Then there was Saint-Saëns' prodigiously vacuous Second Piano Concerto, which returned to Davies after a mere two years -- far too soon for an exhumation -- under the ministrations of soloist Jean-Yves Thibaudet.He's also honest about this particular quirk:
This gets at least one vote for the most pointless piano concerto in the active repertoire, a clattery stream of scales and arpeggios that the pianist must deliver at top speed in a desperate search to keep the audience from expiring out of sheer boredom at the lack of any musical ideas. Thibaudet, in whose playing elegance and virtuosity are so intimately intertwined as to become a single compound virtue, lavished all his considerable flair on the score, but in vain.
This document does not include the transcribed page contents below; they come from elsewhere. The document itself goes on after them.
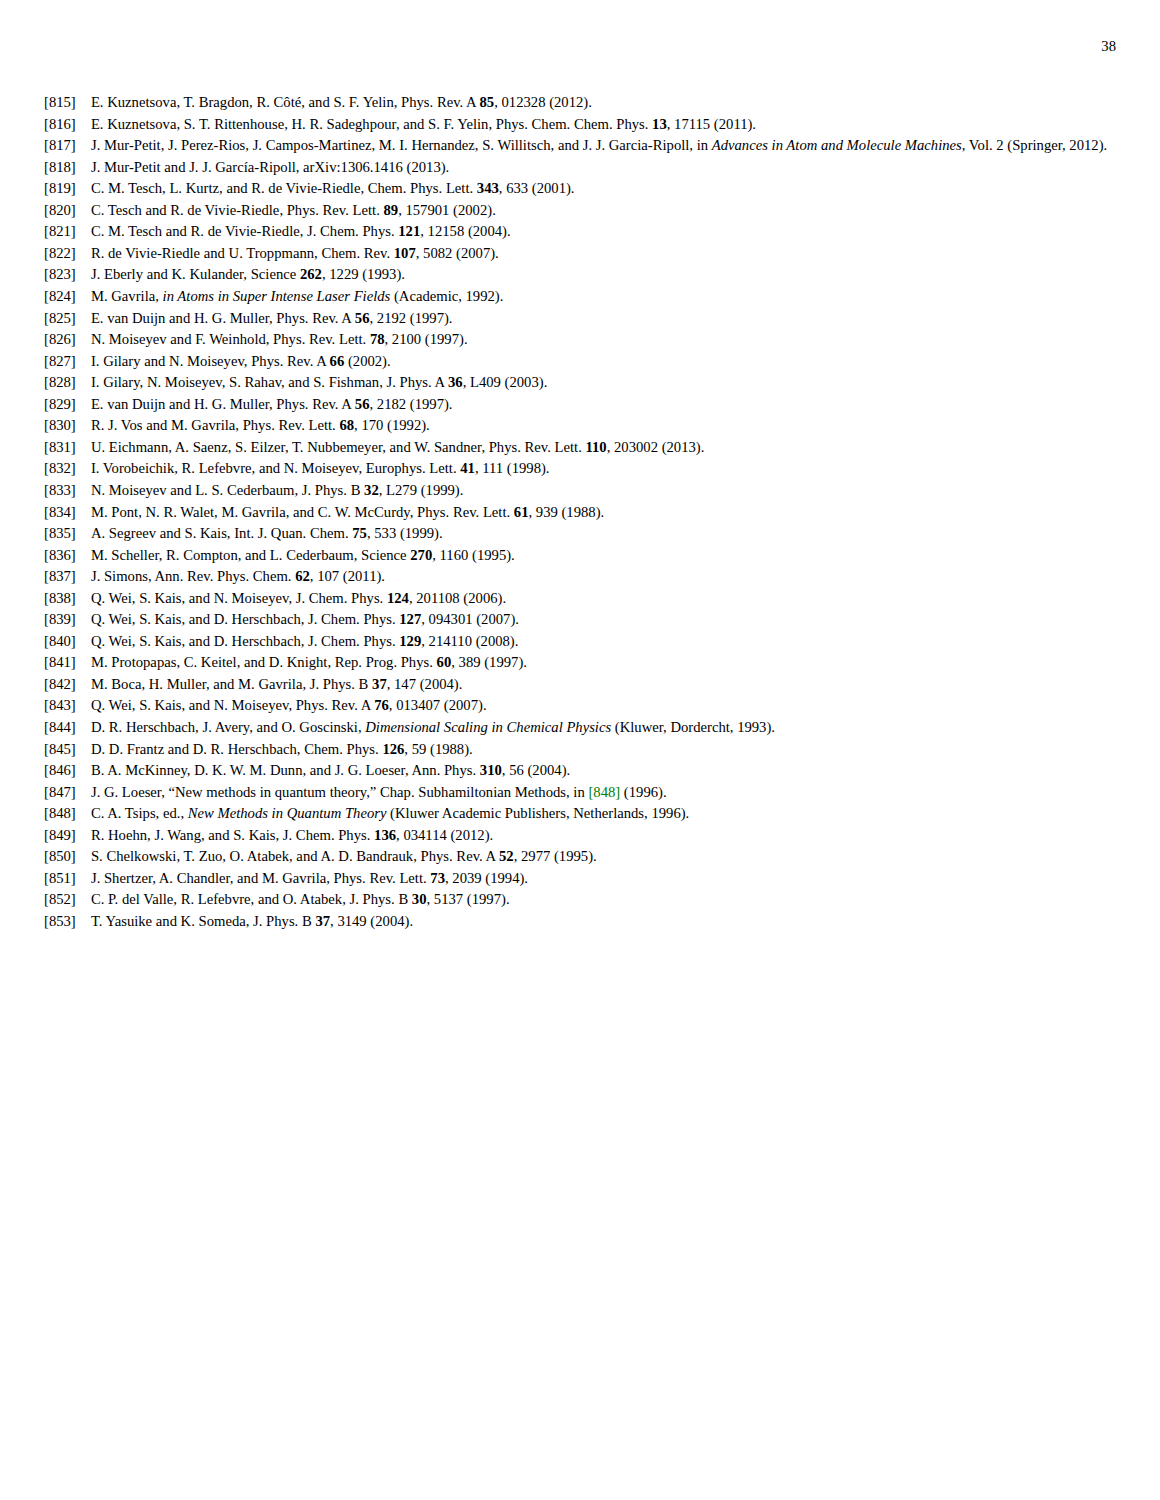38
[815] E. Kuznetsova, T. Bragdon, R. Côté, and S. F. Yelin, Phys. Rev. A 85, 012328 (2012).
[816] E. Kuznetsova, S. T. Rittenhouse, H. R. Sadeghpour, and S. F. Yelin, Phys. Chem. Chem. Phys. 13, 17115 (2011).
[817] J. Mur-Petit, J. Perez-Rios, J. Campos-Martinez, M. I. Hernandez, S. Willitsch, and J. J. Garcia-Ripoll, in Advances in Atom and Molecule Machines, Vol. 2 (Springer, 2012).
[818] J. Mur-Petit and J. J. García-Ripoll, arXiv:1306.1416 (2013).
[819] C. M. Tesch, L. Kurtz, and R. de Vivie-Riedle, Chem. Phys. Lett. 343, 633 (2001).
[820] C. Tesch and R. de Vivie-Riedle, Phys. Rev. Lett. 89, 157901 (2002).
[821] C. M. Tesch and R. de Vivie-Riedle, J. Chem. Phys. 121, 12158 (2004).
[822] R. de Vivie-Riedle and U. Troppmann, Chem. Rev. 107, 5082 (2007).
[823] J. Eberly and K. Kulander, Science 262, 1229 (1993).
[824] M. Gavrila, in Atoms in Super Intense Laser Fields (Academic, 1992).
[825] E. van Duijn and H. G. Muller, Phys. Rev. A 56, 2192 (1997).
[826] N. Moiseyev and F. Weinhold, Phys. Rev. Lett. 78, 2100 (1997).
[827] I. Gilary and N. Moiseyev, Phys. Rev. A 66 (2002).
[828] I. Gilary, N. Moiseyev, S. Rahav, and S. Fishman, J. Phys. A 36, L409 (2003).
[829] E. van Duijn and H. G. Muller, Phys. Rev. A 56, 2182 (1997).
[830] R. J. Vos and M. Gavrila, Phys. Rev. Lett. 68, 170 (1992).
[831] U. Eichmann, A. Saenz, S. Eilzer, T. Nubbemeyer, and W. Sandner, Phys. Rev. Lett. 110, 203002 (2013).
[832] I. Vorobeichik, R. Lefebvre, and N. Moiseyev, Europhys. Lett. 41, 111 (1998).
[833] N. Moiseyev and L. S. Cederbaum, J. Phys. B 32, L279 (1999).
[834] M. Pont, N. R. Walet, M. Gavrila, and C. W. McCurdy, Phys. Rev. Lett. 61, 939 (1988).
[835] A. Segreev and S. Kais, Int. J. Quan. Chem. 75, 533 (1999).
[836] M. Scheller, R. Compton, and L. Cederbaum, Science 270, 1160 (1995).
[837] J. Simons, Ann. Rev. Phys. Chem. 62, 107 (2011).
[838] Q. Wei, S. Kais, and N. Moiseyev, J. Chem. Phys. 124, 201108 (2006).
[839] Q. Wei, S. Kais, and D. Herschbach, J. Chem. Phys. 127, 094301 (2007).
[840] Q. Wei, S. Kais, and D. Herschbach, J. Chem. Phys. 129, 214110 (2008).
[841] M. Protopapas, C. Keitel, and D. Knight, Rep. Prog. Phys. 60, 389 (1997).
[842] M. Boca, H. Muller, and M. Gavrila, J. Phys. B 37, 147 (2004).
[843] Q. Wei, S. Kais, and N. Moiseyev, Phys. Rev. A 76, 013407 (2007).
[844] D. R. Herschbach, J. Avery, and O. Goscinski, Dimensional Scaling in Chemical Physics (Kluwer, Dordercht, 1993).
[845] D. D. Frantz and D. R. Herschbach, Chem. Phys. 126, 59 (1988).
[846] B. A. McKinney, D. K. W. M. Dunn, and J. G. Loeser, Ann. Phys. 310, 56 (2004).
[847] J. G. Loeser, “New methods in quantum theory,” Chap. Subhamiltonian Methods, in [848] (1996).
[848] C. A. Tsips, ed., New Methods in Quantum Theory (Kluwer Academic Publishers, Netherlands, 1996).
[849] R. Hoehn, J. Wang, and S. Kais, J. Chem. Phys. 136, 034114 (2012).
[850] S. Chelkowski, T. Zuo, O. Atabek, and A. D. Bandrauk, Phys. Rev. A 52, 2977 (1995).
[851] J. Shertzer, A. Chandler, and M. Gavrila, Phys. Rev. Lett. 73, 2039 (1994).
[852] C. P. del Valle, R. Lefebvre, and O. Atabek, J. Phys. B 30, 5137 (1997).
[853] T. Yasuike and K. Someda, J. Phys. B 37, 3149 (2004).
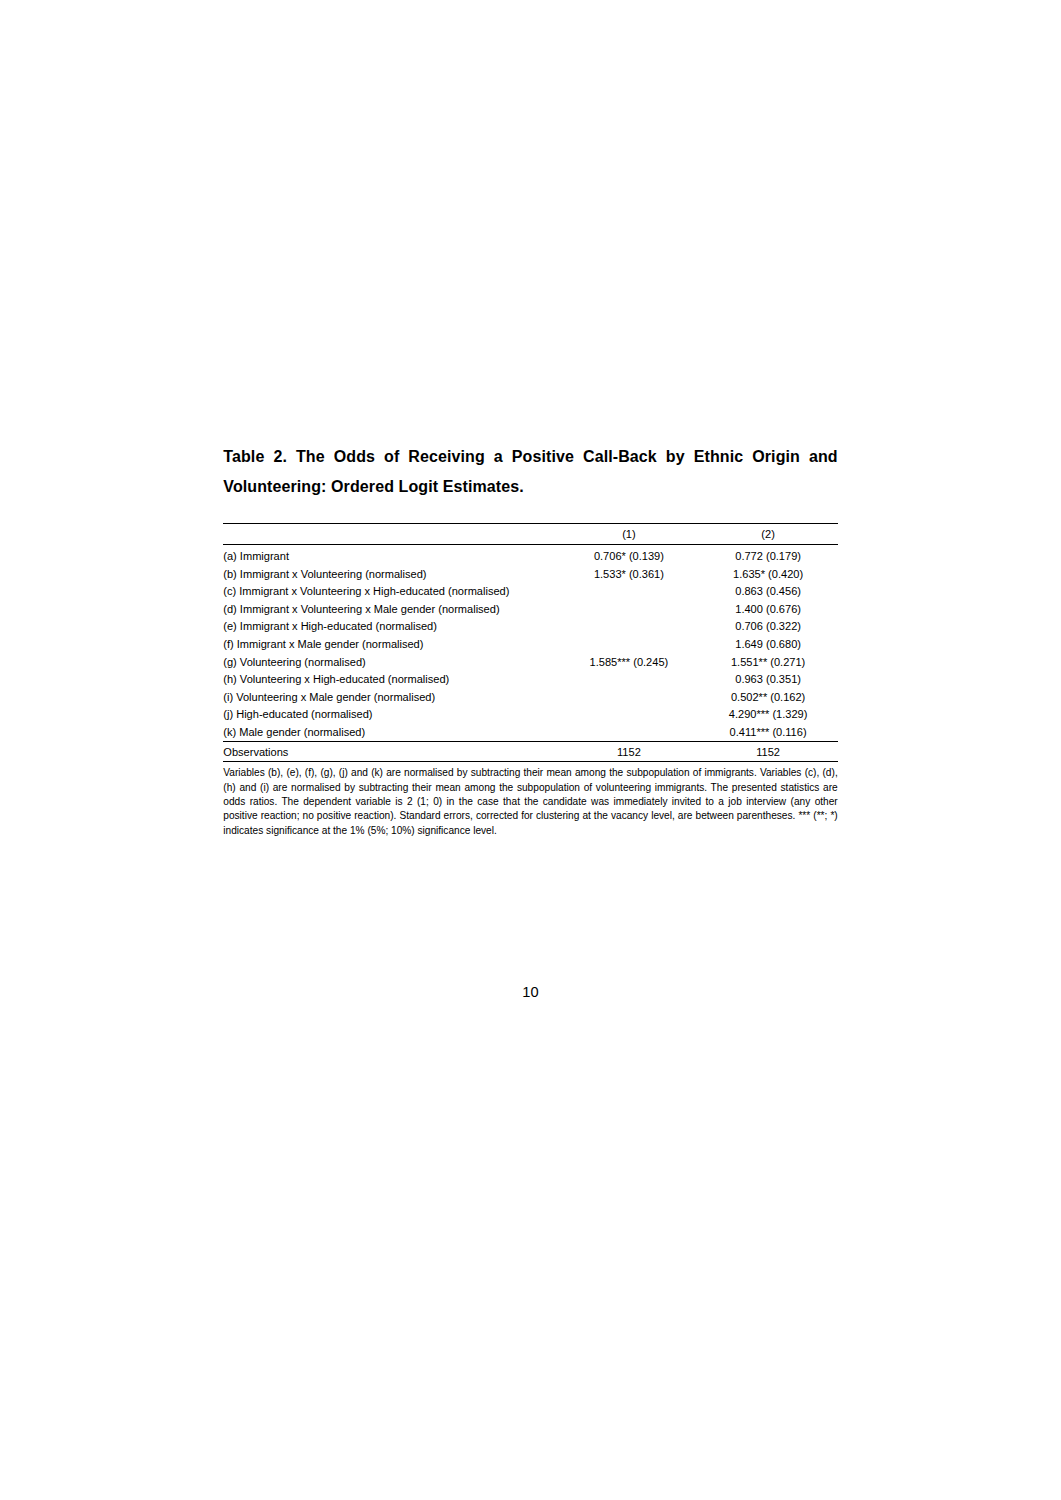Table 2. The Odds of Receiving a Positive Call-Back by Ethnic Origin and Volunteering: Ordered Logit Estimates.
| | (1) | (2) |
| (a) Immigrant | 0.706* (0.139) | 0.772 (0.179) |
| (b) Immigrant x Volunteering (normalised) | 1.533* (0.361) | 1.635* (0.420) |
| (c) Immigrant x Volunteering x High-educated (normalised) | | 0.863 (0.456) |
| (d) Immigrant x Volunteering x Male gender (normalised) | | 1.400 (0.676) |
| (e) Immigrant x High-educated (normalised) | | 0.706 (0.322) |
| (f) Immigrant x Male gender (normalised) | | 1.649 (0.680) |
| (g) Volunteering (normalised) | 1.585*** (0.245) | 1.551** (0.271) |
| (h) Volunteering x High-educated (normalised) | | 0.963 (0.351) |
| (i) Volunteering x Male gender (normalised) | | 0.502** (0.162) |
| (j) High-educated (normalised) | | 4.290*** (1.329) |
| (k) Male gender (normalised) | | 0.411*** (0.116) |
| Observations | 1152 | 1152 |
Variables (b), (e), (f), (g), (j) and (k) are normalised by subtracting their mean among the subpopulation of immigrants. Variables (c), (d), (h) and (i) are normalised by subtracting their mean among the subpopulation of volunteering immigrants. The presented statistics are odds ratios. The dependent variable is 2 (1; 0) in the case that the candidate was immediately invited to a job interview (any other positive reaction; no positive reaction). Standard errors, corrected for clustering at the vacancy level, are between parentheses. *** (**; *) indicates significance at the 1% (5%; 10%) significance level.
10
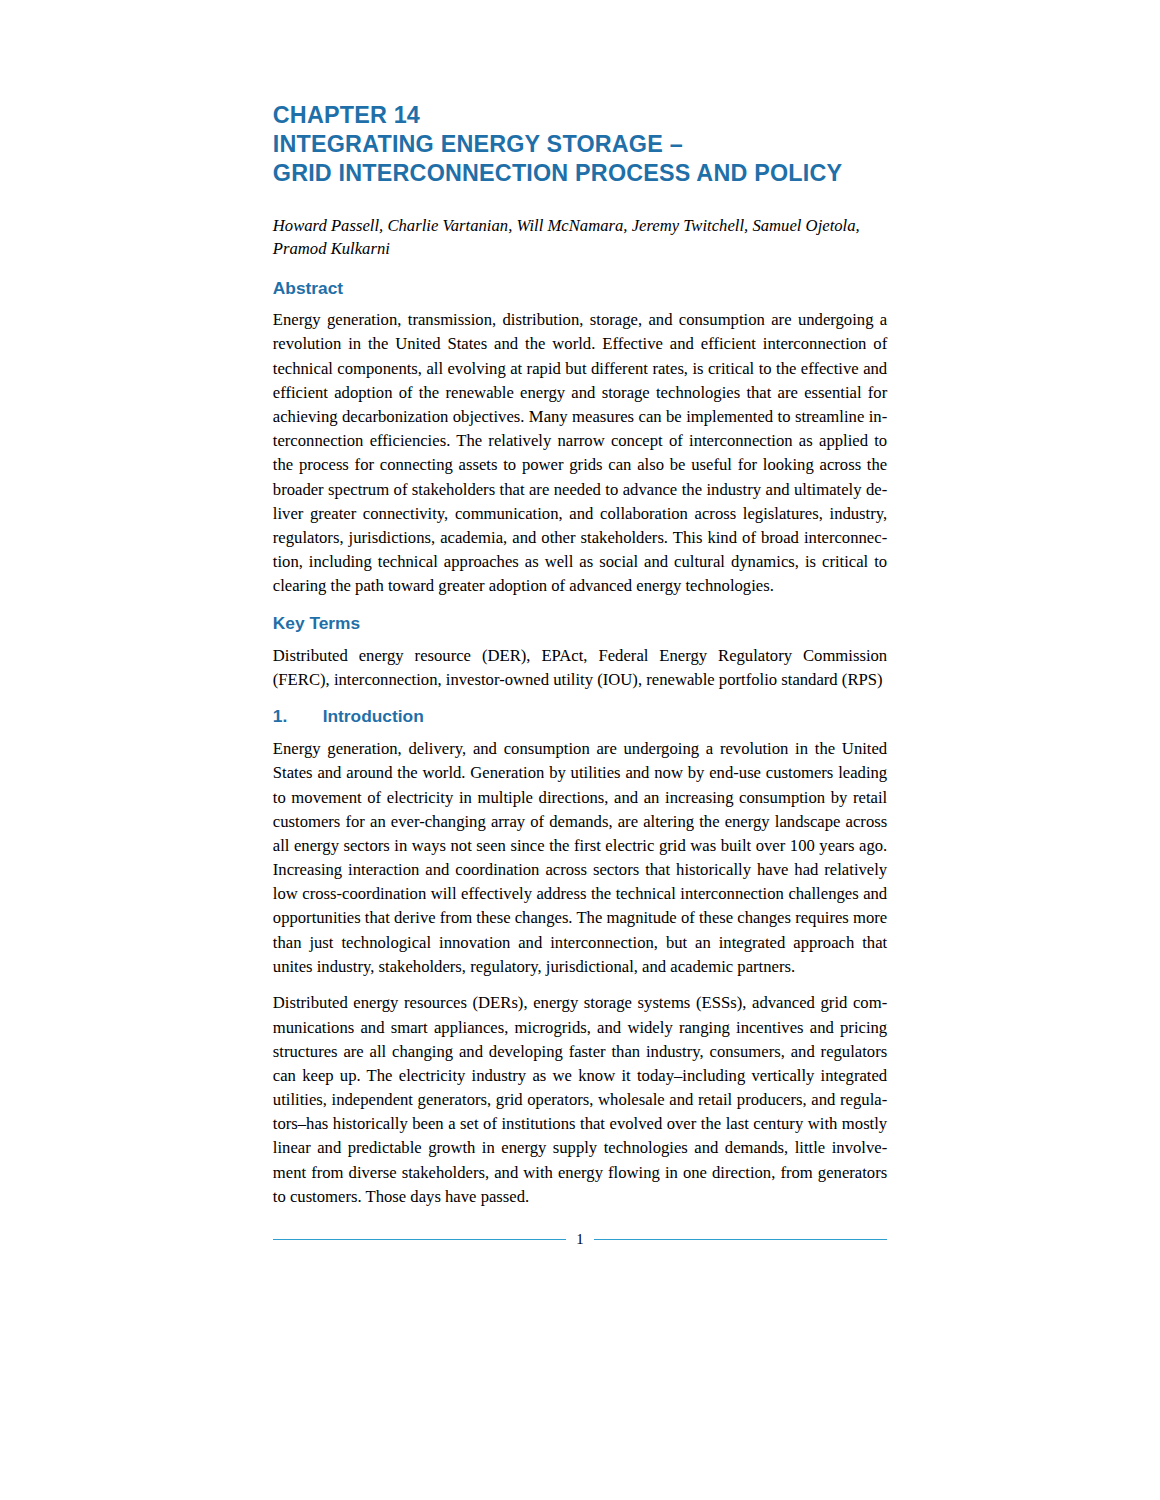CHAPTER 14 INTEGRATING ENERGY STORAGE – GRID INTERCONNECTION PROCESS AND POLICY
Howard Passell, Charlie Vartanian, Will McNamara, Jeremy Twitchell, Samuel Ojetola,
Pramod Kulkarni
Abstract
Energy generation, transmission, distribution, storage, and consumption are undergoing a revolution in the United States and the world. Effective and efficient interconnection of technical components, all evolving at rapid but different rates, is critical to the effective and efficient adoption of the renewable energy and storage technologies that are essential for achieving decarbonization objectives. Many measures can be implemented to streamline interconnection efficiencies. The relatively narrow concept of interconnection as applied to the process for connecting assets to power grids can also be useful for looking across the broader spectrum of stakeholders that are needed to advance the industry and ultimately deliver greater connectivity, communication, and collaboration across legislatures, industry, regulators, jurisdictions, academia, and other stakeholders. This kind of broad interconnection, including technical approaches as well as social and cultural dynamics, is critical to clearing the path toward greater adoption of advanced energy technologies.
Key Terms
Distributed energy resource (DER), EPAct, Federal Energy Regulatory Commission (FERC), interconnection, investor-owned utility (IOU), renewable portfolio standard (RPS)
1. Introduction
Energy generation, delivery, and consumption are undergoing a revolution in the United States and around the world. Generation by utilities and now by end-use customers leading to movement of electricity in multiple directions, and an increasing consumption by retail customers for an ever-changing array of demands, are altering the energy landscape across all energy sectors in ways not seen since the first electric grid was built over 100 years ago. Increasing interaction and coordination across sectors that historically have had relatively low cross-coordination will effectively address the technical interconnection challenges and opportunities that derive from these changes. The magnitude of these changes requires more than just technological innovation and interconnection, but an integrated approach that unites industry, stakeholders, regulatory, jurisdictional, and academic partners.
Distributed energy resources (DERs), energy storage systems (ESSs), advanced grid communications and smart appliances, microgrids, and widely ranging incentives and pricing structures are all changing and developing faster than industry, consumers, and regulators can keep up. The electricity industry as we know it today–including vertically integrated utilities, independent generators, grid operators, wholesale and retail producers, and regulators–has historically been a set of institutions that evolved over the last century with mostly linear and predictable growth in energy supply technologies and demands, little involvement from diverse stakeholders, and with energy flowing in one direction, from generators to customers. Those days have passed.
1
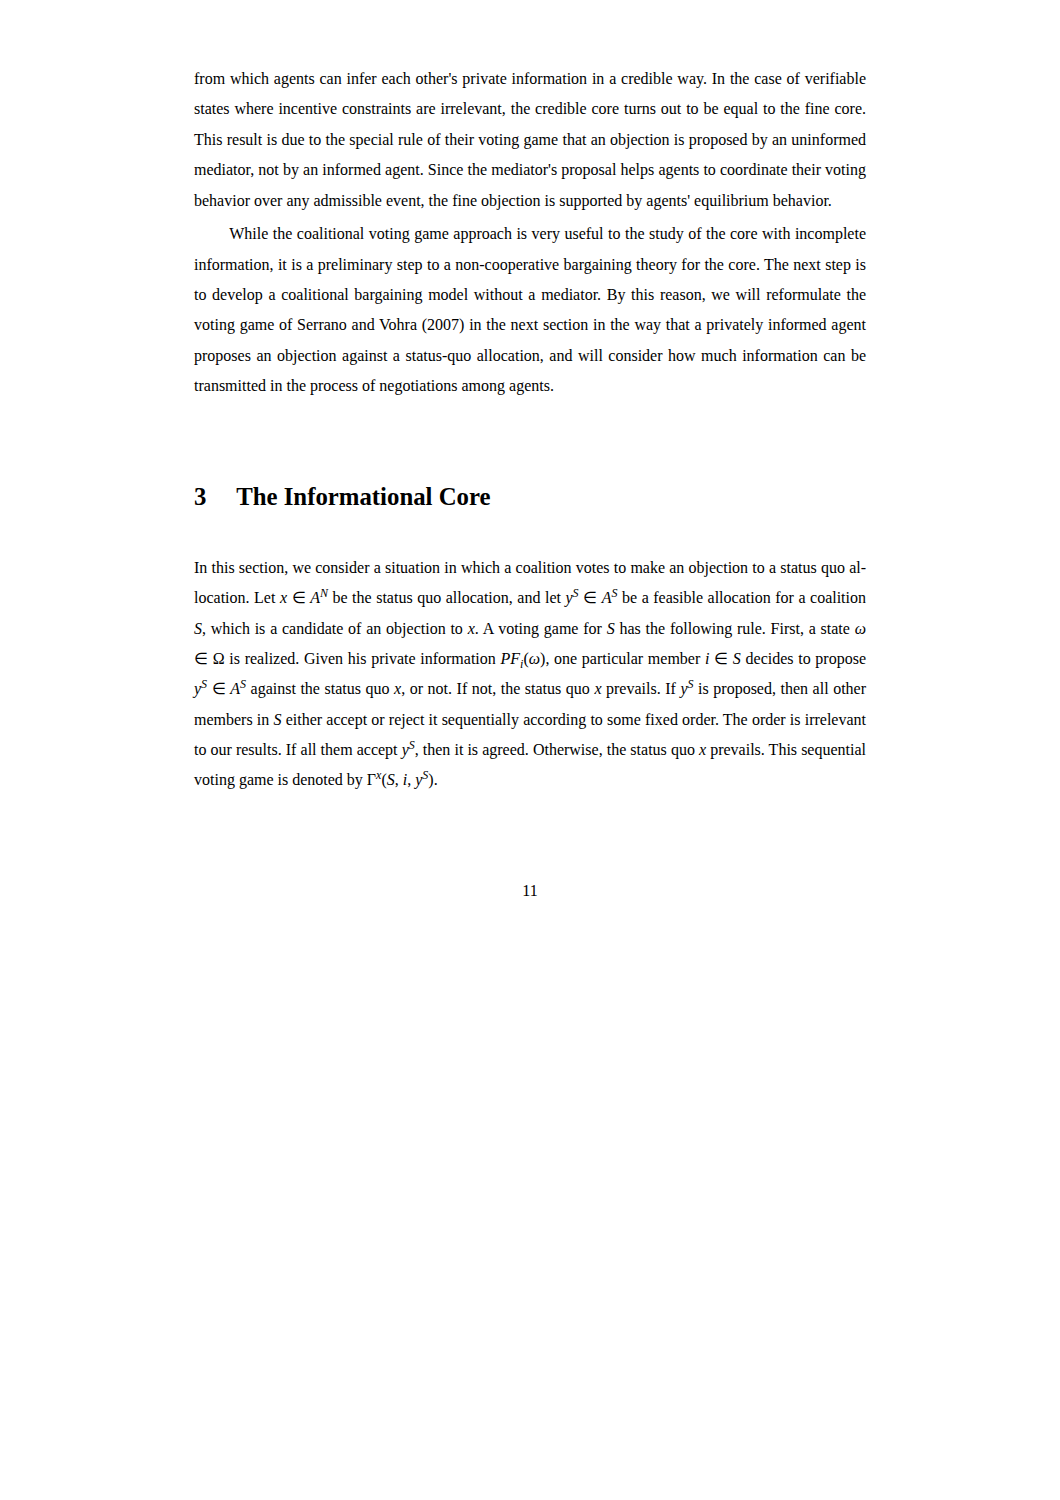from which agents can infer each other's private information in a credible way. In the case of verifiable states where incentive constraints are irrelevant, the credible core turns out to be equal to the fine core. This result is due to the special rule of their voting game that an objection is proposed by an uninformed mediator, not by an informed agent. Since the mediator's proposal helps agents to coordinate their voting behavior over any admissible event, the fine objection is supported by agents' equilibrium behavior.
While the coalitional voting game approach is very useful to the study of the core with incomplete information, it is a preliminary step to a non-cooperative bargaining theory for the core. The next step is to develop a coalitional bargaining model without a mediator. By this reason, we will reformulate the voting game of Serrano and Vohra (2007) in the next section in the way that a privately informed agent proposes an objection against a status-quo allocation, and will consider how much information can be transmitted in the process of negotiations among agents.
3 The Informational Core
In this section, we consider a situation in which a coalition votes to make an objection to a status quo allocation. Let x ∈ AN be the status quo allocation, and let yS ∈ AS be a feasible allocation for a coalition S, which is a candidate of an objection to x. A voting game for S has the following rule. First, a state ω ∈ Ω is realized. Given his private information PFi(ω), one particular member i ∈ S decides to propose yS ∈ AS against the status quo x, or not. If not, the status quo x prevails. If yS is proposed, then all other members in S either accept or reject it sequentially according to some fixed order. The order is irrelevant to our results. If all them accept yS, then it is agreed. Otherwise, the status quo x prevails. This sequential voting game is denoted by Γx(S, i, yS).
11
The only thing on the [2007-08 SF Opera] schedule that leaves me cold is the opening-night Samson and Delilah, and that's a function of my own idiosyncrasies: I have no particular use for any 19th-century French music that isn't by Berlioz (remember, "Gounod" is an anagram of "ungood"), and although I'm an Olga Borodina fan, I'm not, you know, the world's biggest Olga Borodina fan. If you're a little more normal than I am on either of those two points, then even that one should get you going.Now, I'm a fan of Saint-Saëns (though I otherwise agree with Joshua about the value of 19th century French music), but it's a good thing when critics are clear about which composers they just can't take. I'm willing to bet that every working critic has a little list of works or composers they'd just as soon not review, or maybe hear again for the rest of their lives, whether from outright dislike or overexposure. Here's my list:
- Rossini comedies. I've seen Barber, I've seen Cenerentola, I've seen L'Italiana (in her guise as Riot Grrrl on Mars), and I've had it. It's not worth sitting through hours of boring music and tired stage schtick for the sake of a good overture and a prima donna showpiece: I have plenty of recordings of Una voce poco fa and Non piu mesta, and that's sufficient. Neither the 20-ton revolving set nor the presence of Thomas Hampson or Nathan Gunn in the title role could drag me to the last two go-rounds of Barber at SFO. The only exception I'm willing to make is for Il viaggio a Rheims, which has a gigantic cast and an astonishing act finale with 14 singers all going at once, sometimes a capella.
- Carmen. Only if Crespin or Supervia comes back from the dead, despite the great reviews both Hadar Halevy and Kate Aldrich got at SFO last season.
- The Mozart Requiem, a work I've performed and still don't like very much
- Any complete opera by Massenet, a composer whose work is best performed as excerpts
- Palestina. Luckily, I have never reviewed a concert with any work by Palestrina on the program, but anyone who sings early music has had to sing a lot of Palestrina. His music is dull and always fails to move me; many of his contemporaries are far more interesting to sing or hear. I have reached the point where I will skip concerts in which my chorus is performing Palestrina.
- Copland. Sorry! I cannot stand St. Aaron's music either in wide-open-spaces/Americana mode or in his overblown modernist style.
- Vivaldi. STOP with the twittering flute concertos! STOP with the damned Four Seasons already!!
- Most of the second-string German Baroque composers whose music clutters up the airwaves thanks to lowest-common-denominator radio programming
- Most of Gershwin's concert music, though Jonathan Bellman's performance of the Second Prelude at the Stanford symposium earlier this year did get me.
- Works I'd skip in a minute because I've heard them too often, but would be willing to hear again with the right cast or after a long enough break: Tosca, Butterfly (I'll probably go see Racette this season), La Traviata, Boheme, Don Giovanni (I'm very glad to have seen and reviewed this year's SFO production, but on the whole, it's done badly when it's done). The prominence of Puccini on this list does say something about opera company scheduling.
Anyone care to join me in 'fessing up?